Cloning and sequence analysis. BLAST searches of the NCBI sequence database were made using sequence profiles of the dToll/IL-1R signalling domains. Matching sequence (Genbank accession number H48602) corresponded to the IMAGE consortium clone number 202057. PCR primers were designed based on the EST sequence and used to amplify a 220-bp fragment from a human spleen cDNA library (Clontech). The PCR-amplified fragment was used to screen a human spleen cDNA library as described13. The 5′ end of the cDNA was cloned by 5′-RACE protocol as described14. Cloned products were subjected to automated sequencing (ABI).
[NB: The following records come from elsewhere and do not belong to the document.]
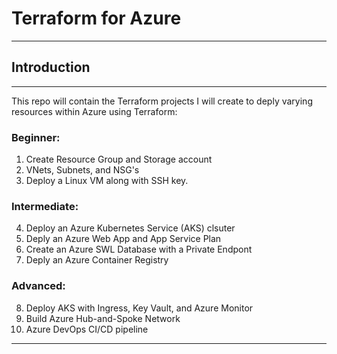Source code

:# Terraform for Azure

---
## Introduction
---

This repo will contain the Terraform projects I will create to deply varying resources within Azure using Terraform:

### Beginner:
1. Create Resource Group and Storage account
2. VNets, Subnets, and NSG's
3. Deploy a Linux VM along with SSH key.
### Intermediate:
4. Deploy an Azure Kubernetes Service (AKS) clsuter
5. Deply an Azure Web App and App Service Plan
6. Create an Azure SWL Database with a Private Endpont
7. Deply an Azure Container Registry
### Advanced:
8. Deploy AKS with Ingress, Key Vault, and Azure Monitor
9. Build Azure Hub-and-Spoke Network
10. Azure DevOps CI/CD pipeline
---
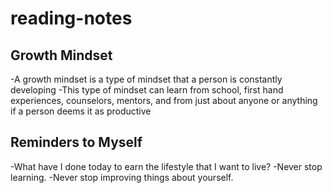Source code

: # reading-notes
## Growth Mindset
-A growth mindset is a type of mindset that a person is constantly developing
-This type of mindset can learn from school, first hand experiences, counselors, mentors, and from just about anyone or anything if a person deems it as productive

## Reminders to Myself
-What have I done today to earn the lifestyle that I want to live?
-Never stop learning.
-Never stop improving things about yourself.
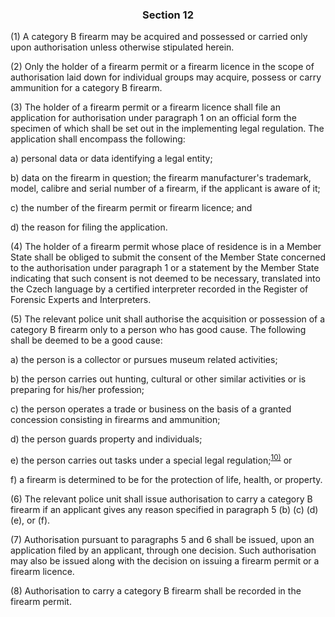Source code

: ### <a name="section_12"></a><p align="center">Section 12</p>

(1) A category B firearm may be acquired and possessed or carried only upon authorisation unless otherwise stipulated herein.

(2) Only the holder of a firearm permit or a firearm licence in the scope of authorisation laid down for individual groups may acquire, possess or carry ammunition for a category B firearm.

(3) The holder of a firearm permit or a firearm licence shall file an application for authorisation under paragraph 1 on an official form the specimen of which shall be set out in the implementing legal regulation. The application shall encompass the following:

a) personal data or data identifying a legal entity;

b) data on the firearm in question; the firearm manufacturer's trademark, model, calibre and serial number of a firearm, if the applicant is aware of it;

c) the number of the firearm permit or firearm licence; and

d) the reason for filing the application.

(4) The holder of a firearm permit whose place of residence is in a Member State shall be obliged to submit the consent of the Member State concerned to the authorisation under paragraph 1 or a statement by the Member State indicating that such consent is not deemed to be necessary, translated into the Czech language by a certified interpreter recorded in the Register of Forensic Experts and Interpreters.

(5) The relevant police unit shall authorise the acquisition or possession of a category B firearm only to a person who has good cause. The following shall be deemed to be a good cause:

a) the person is a collector or pursues museum related activities;

b) the person carries out hunting, cultural or other similar activities or is preparing for his/her profession;

c) the person operates a trade or business on the basis of a granted concession consisting in firearms and ammunition;

d) the person guards property and individuals;

e) the person carries out tasks under a special legal regulation;<a name="fn10_ref"></a><sup>[10)](#fn10)</sup> or

f) a firearm is determined to be for the protection of life, health, or property.

(6) The relevant police unit shall issue authorisation to carry a category B firearm if an applicant gives any reason specified in paragraph 5 (b) (c) (d) (e), or (f).

(7) Authorisation pursuant to paragraphs 5 and 6 shall be issued, upon an application filed by an applicant, through one decision. Such authorisation may also be issued along with the decision on issuing a firearm permit or a firearm licence.

(8) Authorisation to carry a category B firearm shall be recorded in the firearm permit.

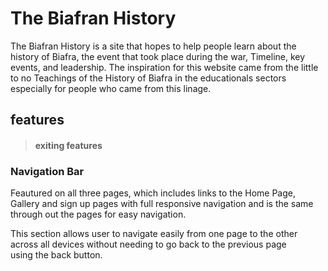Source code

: # The Biafran History
The Biafran History is a site that hopes to help people learn about the history of Biafra, the event that took place during the war, Timeline, key events, and leadership. The inspiration for this website came from the little to no Teachings of the History of  Biafra in the educationals sectors especially for people who came from this linage.
## features
> #### exiting features
### Navigation Bar
Feautured on all three pages, which includes links to the Home Page, Gallery and sign up pages with full responsive navigation and is the same through out the pages for easy navigation.

This section allows user to navigate easily from one page to the other across all devices without needing to go back to the previous page using the back button.
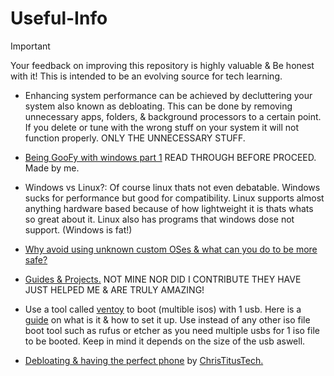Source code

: # Useful-Info

> [!IMPORTANT]
Your feedback on improving this repository is highly valuable & Be honest with it! This is intended to be an evolving source for tech learning.

- Enhancing system performance can be achieved by decluttering your system also known as debloating. This can be done by removing unnecessary apps, folders, & background processors to a certain point. If you delete or tune with the wrong stuff on your system it will not function properly. ONLY THE UNNECESSARY STUFF.

- [Being GooFy with windows part 1](https://github.com/Atopsxv/Learn-Tech/releases/GooFy-aH-Script) READ THROUGH BEFORE PROCEED. Made by me.

- Windows vs Linux?: Of course linux thats not even debatable. Windows sucks for performance but good for compatibility. Linux supports almost anything hardware based because of how lightweight it is thats whats so great about it. Linux also has programs that windows dose not support. (Windows is fat!)

- [Why avoid using unknown custom OSes & what can you do to be more safe?](avoid-customos-link.md)

- [Guides & Projects.](Guides&projects.md) NOT MINE NOR DID I CONTRIBUTE THEY HAVE JUST HELPED ME & ARE TRULY AMAZING!

- Use a tool called [ventoy](https://www.ventoy.net) to boot (multible isos) with 1 usb. Here is a [guide](https://youtu.be/EgcC_40wyKs?si=RFZxsYGy8mXAjlnI) on what is it & how to set it up. Use instead of any other iso file boot tool such as rufus or etcher as you need multiple usbs for 1 iso file to be booted. Keep in mind it depends on the size of the usb aswell.

- [Debloating & having the perfect phone](https://youtu.be/MFbXFG2xDJI?si=1Dh7paiS4QnOl4OZ) by [ChrisTitusTech.](https://youtube.com/ChrisTitusTech)


















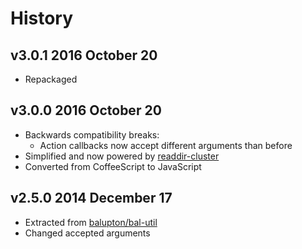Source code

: # History

## v3.0.1 2016 October 20
- Repackaged

## v3.0.0 2016 October 20
- Backwards compatibility breaks:
  - Action callbacks now accept different arguments than before
- Simplified and now powered by [readdir-cluster](https://github.com/bevry/readdir-cluster)
- Converted from CoffeeScript to JavaScript

## v2.5.0 2014 December 17
- Extracted from [balupton/bal-util](https://github.com/balupton/bal-util)
- Changed accepted arguments
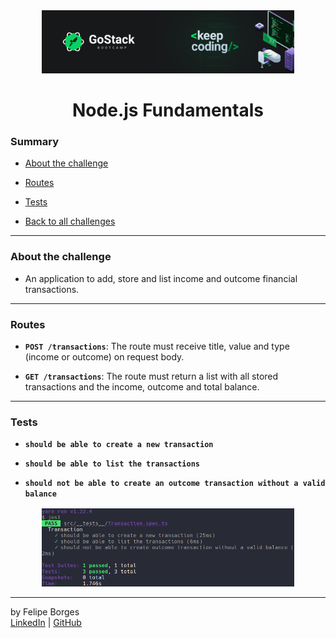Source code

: <div align="center">
	<a href="https://rocketseat.com.br/gostack" target="_blank">
		<img src="../.github/gostackimg.png" alt="Logo" style="max-width:80%"/>
	</a>
</div>

<div align="center">
	<h1>Node.js Fundamentals</h1>
</div>

### Summary

- [About the challenge](#about-the-challenge)

- [Routes](#Routes)

- [Tests](#Tests)

- [Back to all challenges](https://github.com/felipejsborges/gostack_bootcamp_challenges)
<hr>

### About the challenge

- An application to add, store and list income and outcome financial transactions.
<hr>

### Routes

- **`POST /transactions`**: The route must receive title, value and type (income or outcome) on request body.

- **`GET /transactions`**: The route must return a list with all stored transactions and the income, outcome and total balance.
<hr>

### Tests

- **`should be able to create a new transaction`**

- **`should be able to list the transactions`**

- **`should not be able to create an outcome transaction without a valid balance`**

<div align="center" style="margin-top: 16px;">	
	<img src="./.github/tests.png" alt="tests" style="max-width:80%"/>
</div>
<hr>

by Felipe Borges<br>
[LinkedIn](https://www.linkedin.com/in/felipejsborges) | [GitHub](https://github.com/felipejsborges)
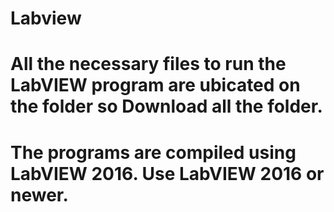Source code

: # Labview
# All the necessary files to run the LabVIEW program are ubicated on the folder so Download all the folder. 
# The programs are compiled using LabVIEW 2016. Use LabVIEW 2016 or newer.
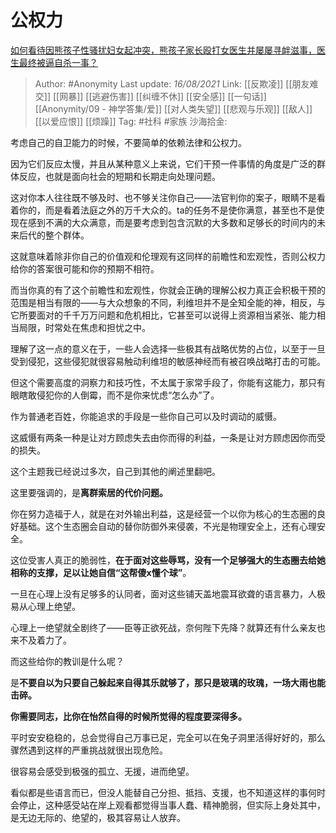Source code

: # 公权力
[如何看待因熊孩子性骚扰妇女起冲突，熊孩子家长殴打女医生并屡屡寻衅滋事，医生最终被逼自杀一事？](https://www.zhihu.com/question/292192840/answer/2063842434)

> Author: #Anonymity
> Last update: *16/08/2021*
> Link: [[反欺凌]] [[朋友难交]] [[网暴]] [[逃避伤害]] [[纠缠不休]] [[安全感]] [[一句话]] [[Anonymity/09 - 神学答集/爱]] [[对人类失望]] [[悲观与乐观]] [[敌人]] [[以爱应恨]] [[烦躁]]
> Tag: #社科 #家族
> 沙海拾金:

考虑自己的自卫能力的时候，不要简单的依赖法律和公权力。

因为它们反应太慢，并且从某种意义上来说，它们干预一件事情的角度是广泛的群体反应，也就是面向社会的短期和长期走向处理问题。

这对你本人往往既不够及时、也不够关注你自己——法官判你的案子，眼睛不是看着你的，而是看着法庭之外的万千大众的。ta的任务不是使你满意，甚至也不是使现在感到不满的大众满意，而是要考虑到包含沉默的大多数和足够长的时间内的未来后代的整个群体。

这就意味着除非你自己的价值观和伦理观有这同样的前瞻性和宏观性，否则公权力给你的答案很可能和你的预期不相符。

而当你真的有了这个前瞻性和宏观性，你就会正确的理解公权力真正会积极干预的范围是相当有限的——与大众想象的不同，利维坦并不是全知全能的神，相反，与它所要面对的千千万万问题和危机相比，它甚至可以说得上资源相当紧张、能力相当局限，时常处在焦虑和担忧之中。

理解了这一点的意义在于，一些人会选择一些极其有战略优势的占位，以至于一旦受到侵犯，这些侵犯就很容易触动利维坦的敏感神经而有被召唤战略打击的可能。

但这个需要高度的洞察力和技巧性，不太属于家常手段了，你能有这能力，那只有眼瞎敢侵犯你的人倒霉，而不是你来忧虑“怎么办”了。

作为普通老百姓，你能追求的手段是一些你自己可以及时调动的威慑。

这威慑有两条一种是让对方顾虑失去由你而得的利益，一条是让对方顾虑因你而受的损失。

这个主题我已经说过多次，自己到其他的阐述里翻吧。

这里要强调的，是**离群索居的代价问题。**

你在努力造福于人，就是在对外输出利益，这是经营一个以你为核心的生态圈的良好基础。这个生态圈会自动的替你防御外来侵袭，不光是物理安全上，还有心理安全。

这位受害人真正的脆弱性，**在于面对这些辱骂，没有一个足够强大的生态圈去给她相称的支撑，足以让她自信“这帮傻x懂个球”**。

一旦在心理上没有足够多的认同者，面对这些铺天盖地震耳欲聋的语言暴力，人极易从心理上绝望。

心理上一绝望就全剧终了——臣等正欲死战，奈何陛下先降？就算还有什么亲友也来不及着力了。

而这些给你的教训是什么呢？

是**不要自以为只要自己躲起来自得其乐就够了，那只是玻璃的玫瑰，一场大雨也能击碎。**

**你需要同志，比你在怡然自得的时候所觉得的程度要深得多。**

平时安安稳稳的，总会觉得自己万事已足，完全可以在兔子洞里活得好好的，那么骤然遇到这样的严重挑战就很出现危险。

很容易会感受到极强的孤立、无援，进而绝望。

看似都是些语言而已，但没人能替自己分担、抵挡、支援，也不知道这样的事何时会停止，这种感受站在岸上观看都觉得当事人蠢、精神脆弱，但实际上身处其中，是无边无际的、绝望的，极其容易让人放弃。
RNA expression. Tissue northern blots were purchased from Clontech and analysed according to the manufacturer's instructions. The presence of equal amounts of RNA on the blots was confirmed by hybridization with a β-actin probe.

RT-PCR analysis. Total RNA was isolated using TRIzol Reagent (Gibco BRL) and 0.5 µg was used for reverse transcription using AMV reverse transcriptase (Seikagaku America) or Superscript reverse transcriptase (Gibco BRL). One-tenth to one-twentieth of this reaction was used as a template for PCR amplification with Taq polymerase (Gibco) for 25–35 cycles at 94 °C for 1 min, 55 °C for 1 min, and 72 °C for 1 min. Sequences of the primers were taken from ref. 21.

Construction of mCD4/hToll chimaera. An SphI site was introduced between V365 and N366 in the mouse CD4 gene by site-directed mutagenesis. An internal SphI site in hToll at the position between M620 and P621 was used for the construction of the chimaera.

Monoclonal antibodies and FACS analysis. Anti-mouse CD4 antibody (L3T4) (Pharmingen) was used for staining. Flow cytometry analysis was done on a FACScan (Becton–Dickinson).

NF-κB assay. Jurkat cells were transiently transfected using Lipofectamine reagent (Gibco BRL) according to the manufacturer's instructions. 1 µg pB2XLuc plasmid, containing NF-κB-driven luciferase gene was cotransfected with 1 µg pSRαN expression vector with or without (control sample) the insert encoding CD4/Toll chimaera. For a positive control, cells were treated with PMA (phorbol myristyl acetate; 20 ng ml−1) and PHA (phytohaemagglutinin; 2 µg ml−1) for 3–4 h. Cells were lysed 2 or 3 days later for measurement of luciferase activity using reagents from Promega.